━━━ FRAGMENTO SELECCIONADO
Francisco M. M… / Miércoles, 3 Junio 2020 - 19:16

“Hay que imponer nuestra voluntad a nuestras debilidades” - Carlos Slim
 

Como ya hemos comentado en otras ocasiones, y si revisamos la historia, podemos ver que las crisis siempre impactan a la industria aérea antes que a ninguna otra y de manera más dramática. 

La industria aérea no contempla exclusivamente a las aerolíneas comerciales, sino que también incluye la aviación corporativa, helicópteros civiles, la aviación de la sierra, la agrícola y desde luego a las escuelas y academias de aviación. Todas, sin excepciones, sufren dificultades muy serias el día de hoy.

Por su parte, la industria aérea militar ocupa otro lugar y tiene además sus propios problemas muy especiales pero igual de complicados.

De esta industria de la aviación, se desprenden otros negocios afines que son los que sostienen el complicado proceso que culmina con el despegue de una aeronave, por lo que podemos decir que son miles de miles de millones de dólares los que se mueven para sostener el andamiaje aeronáutico en el planeta.

También hemos comentado que, al término de cada crisis del pasado, (y la actual no será la excepción) la industria aérea es la primera que resurge y va venciendo los obstáculos hasta lograr los niveles operativos y económicos que han tenido antes de las crisis.

No se puede decir que sea fácil, al contrario, será especialmente complicado y no pocas empresas aéreas seguramente estarán viendo sus últimos días.

Por otra parte, hay que decir que las experiencias de haber pasado por otros momentos muy difíciles a lo largo del tiempo, las diferentes empresas están mostrando nuevas estrategias para llegar a la recuperación de sus finanzas, para mantener así el margen necesario y reforzar sus operaciones.

Cada área del mundo es distinta y cada país tiene diferentes maneras de enfrentar las dificultades y en la mayoría de esos países las empresas de aviación cuentan con apoyos de todo tipo por parte de sus gobiernos y eso las ayudará a salir adelante.

Desafortunadamente, en México, dadas las políticas económicas, la ayuda y apoyo  (más no rescate) a las empresas ligadas a la aeronáutica no se tiene contemplada y lo mismo sucede a todas las empresas pequeñas y grande de todos los rubros a lo largo del país, las que solo han recibido una ínfima ayuda económica que en la mayoría de los casos no alcanza ni para resolver el problema de un solo día.

Debido a lo anterior, las estrategias de las aerolíneas y empresas mexicanas ligadas a la industria aérea deberán ser más novedosas y efectivas que en otras partes del mundo, para encontrar la fórmula necesaria para no despedir trabajadores dentro de lo posible y, al mismo tiempo, llevar a cabo una constante reducción de costos para sanear sus finanzas en el corto y mediano plazo, teniendo como principio básico la recaptación de pasajeros, revisión de itinerarios, flotas y destinos.
━━━━━━
# COMPLETA LO SIGUIENTE
[1] En el texto sobre la industria aérea, ¿qué ramas se dice que abarca esta industria? Enuméralas todas.
[2] Reproduce del texto sobre la industria aérea el tramo que va desde "De esta industria" hasta "en el planeta.".
El listado que viene a continuación es material aparte, ajeno al texto.
━━━ ENTRADAS DEL LISTADO
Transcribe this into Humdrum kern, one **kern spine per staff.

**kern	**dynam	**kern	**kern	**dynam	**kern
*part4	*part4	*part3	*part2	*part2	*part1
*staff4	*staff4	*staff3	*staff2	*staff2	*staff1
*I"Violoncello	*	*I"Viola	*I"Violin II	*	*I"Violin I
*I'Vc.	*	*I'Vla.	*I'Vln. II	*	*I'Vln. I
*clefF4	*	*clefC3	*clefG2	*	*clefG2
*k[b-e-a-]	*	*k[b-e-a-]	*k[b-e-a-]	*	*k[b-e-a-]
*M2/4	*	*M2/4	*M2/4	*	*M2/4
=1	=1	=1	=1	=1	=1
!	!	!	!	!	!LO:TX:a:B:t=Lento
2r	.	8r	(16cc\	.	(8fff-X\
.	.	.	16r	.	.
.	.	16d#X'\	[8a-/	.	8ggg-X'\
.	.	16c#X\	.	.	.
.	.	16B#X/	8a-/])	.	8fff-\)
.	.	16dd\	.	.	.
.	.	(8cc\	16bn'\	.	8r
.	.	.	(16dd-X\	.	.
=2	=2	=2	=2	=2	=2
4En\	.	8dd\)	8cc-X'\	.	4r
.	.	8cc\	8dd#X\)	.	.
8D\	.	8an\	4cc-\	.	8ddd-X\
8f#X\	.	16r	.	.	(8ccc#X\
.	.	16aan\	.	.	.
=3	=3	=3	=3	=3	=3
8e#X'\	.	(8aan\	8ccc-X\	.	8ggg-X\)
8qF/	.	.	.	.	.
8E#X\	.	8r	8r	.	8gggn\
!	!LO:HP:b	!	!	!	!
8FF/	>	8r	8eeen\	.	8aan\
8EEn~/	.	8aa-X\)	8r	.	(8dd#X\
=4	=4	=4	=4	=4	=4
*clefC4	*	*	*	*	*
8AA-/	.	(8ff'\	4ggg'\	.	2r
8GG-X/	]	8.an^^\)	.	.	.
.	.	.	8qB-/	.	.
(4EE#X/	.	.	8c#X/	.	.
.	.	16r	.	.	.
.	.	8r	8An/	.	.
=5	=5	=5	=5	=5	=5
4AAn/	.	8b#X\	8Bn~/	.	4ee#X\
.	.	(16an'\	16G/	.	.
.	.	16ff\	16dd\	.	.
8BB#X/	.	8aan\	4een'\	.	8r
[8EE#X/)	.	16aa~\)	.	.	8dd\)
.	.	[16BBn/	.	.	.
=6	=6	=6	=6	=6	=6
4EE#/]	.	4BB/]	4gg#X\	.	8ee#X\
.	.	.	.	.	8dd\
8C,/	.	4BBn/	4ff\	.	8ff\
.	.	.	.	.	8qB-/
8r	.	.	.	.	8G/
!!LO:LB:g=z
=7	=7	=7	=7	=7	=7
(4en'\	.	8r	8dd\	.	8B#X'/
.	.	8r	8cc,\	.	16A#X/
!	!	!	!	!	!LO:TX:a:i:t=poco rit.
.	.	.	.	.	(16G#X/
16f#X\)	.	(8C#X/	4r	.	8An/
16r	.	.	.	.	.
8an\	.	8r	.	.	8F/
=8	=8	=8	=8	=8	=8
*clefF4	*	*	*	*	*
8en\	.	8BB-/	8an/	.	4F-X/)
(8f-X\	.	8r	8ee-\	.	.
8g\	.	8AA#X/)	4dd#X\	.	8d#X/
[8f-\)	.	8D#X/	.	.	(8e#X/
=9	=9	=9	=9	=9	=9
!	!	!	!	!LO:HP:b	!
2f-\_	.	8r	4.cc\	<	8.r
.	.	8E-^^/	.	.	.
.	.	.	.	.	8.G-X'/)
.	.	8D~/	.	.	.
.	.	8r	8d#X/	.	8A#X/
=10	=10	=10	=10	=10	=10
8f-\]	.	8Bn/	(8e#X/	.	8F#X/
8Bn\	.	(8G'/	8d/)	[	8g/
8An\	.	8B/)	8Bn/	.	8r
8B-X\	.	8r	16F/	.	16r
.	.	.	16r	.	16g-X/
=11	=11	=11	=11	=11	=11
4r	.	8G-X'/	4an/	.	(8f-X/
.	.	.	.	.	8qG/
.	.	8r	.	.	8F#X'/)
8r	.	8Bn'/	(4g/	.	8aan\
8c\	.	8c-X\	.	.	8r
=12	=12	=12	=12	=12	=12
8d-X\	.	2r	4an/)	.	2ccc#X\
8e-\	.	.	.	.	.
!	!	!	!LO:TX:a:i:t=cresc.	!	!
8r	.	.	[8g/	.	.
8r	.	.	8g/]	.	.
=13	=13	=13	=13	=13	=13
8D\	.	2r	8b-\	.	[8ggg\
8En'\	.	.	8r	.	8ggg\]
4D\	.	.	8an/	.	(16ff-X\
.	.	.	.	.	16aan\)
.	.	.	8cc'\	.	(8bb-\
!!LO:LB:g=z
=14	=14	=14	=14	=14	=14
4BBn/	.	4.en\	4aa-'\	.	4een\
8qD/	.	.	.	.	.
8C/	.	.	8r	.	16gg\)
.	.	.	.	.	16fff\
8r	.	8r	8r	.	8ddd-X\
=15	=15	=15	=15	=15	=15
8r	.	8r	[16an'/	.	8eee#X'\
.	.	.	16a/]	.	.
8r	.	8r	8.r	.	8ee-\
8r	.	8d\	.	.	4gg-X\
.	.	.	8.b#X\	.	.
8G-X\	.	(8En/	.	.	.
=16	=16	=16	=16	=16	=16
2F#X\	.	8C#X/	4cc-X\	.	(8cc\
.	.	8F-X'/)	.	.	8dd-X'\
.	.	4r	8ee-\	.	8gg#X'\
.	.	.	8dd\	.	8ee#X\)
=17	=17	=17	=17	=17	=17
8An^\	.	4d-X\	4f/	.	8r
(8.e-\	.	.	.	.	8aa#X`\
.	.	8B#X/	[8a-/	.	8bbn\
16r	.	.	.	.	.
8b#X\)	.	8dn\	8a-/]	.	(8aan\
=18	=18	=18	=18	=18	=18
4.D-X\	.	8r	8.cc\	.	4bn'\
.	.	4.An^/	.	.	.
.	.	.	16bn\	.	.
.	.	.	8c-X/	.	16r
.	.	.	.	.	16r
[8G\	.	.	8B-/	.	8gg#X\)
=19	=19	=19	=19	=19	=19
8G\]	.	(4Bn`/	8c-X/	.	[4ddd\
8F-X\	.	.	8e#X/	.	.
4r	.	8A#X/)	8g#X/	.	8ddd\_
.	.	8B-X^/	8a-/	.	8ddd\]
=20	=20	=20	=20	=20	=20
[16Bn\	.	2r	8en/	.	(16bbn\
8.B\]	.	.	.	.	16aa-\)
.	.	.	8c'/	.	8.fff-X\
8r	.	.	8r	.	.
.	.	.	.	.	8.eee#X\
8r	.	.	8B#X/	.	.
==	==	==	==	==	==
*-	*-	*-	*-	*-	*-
━━━━━━
# SOLUCIONES POR TAREA
[1] Aerolíneas comerciales; aviación corporativa; helicópteros civiles; aviación de la sierra; aviación agrícola; escuelas y academias de aviación.

[2]
De esta industria de la aviación, se desprenden otros negocios afines que son los que sostienen el complicado proceso que culmina con el despegue de una aeronave, por lo que podemos decir que son miles de miles de millones de dólares los que se mueven para sostener el andamiaje aeronáutico en el planeta.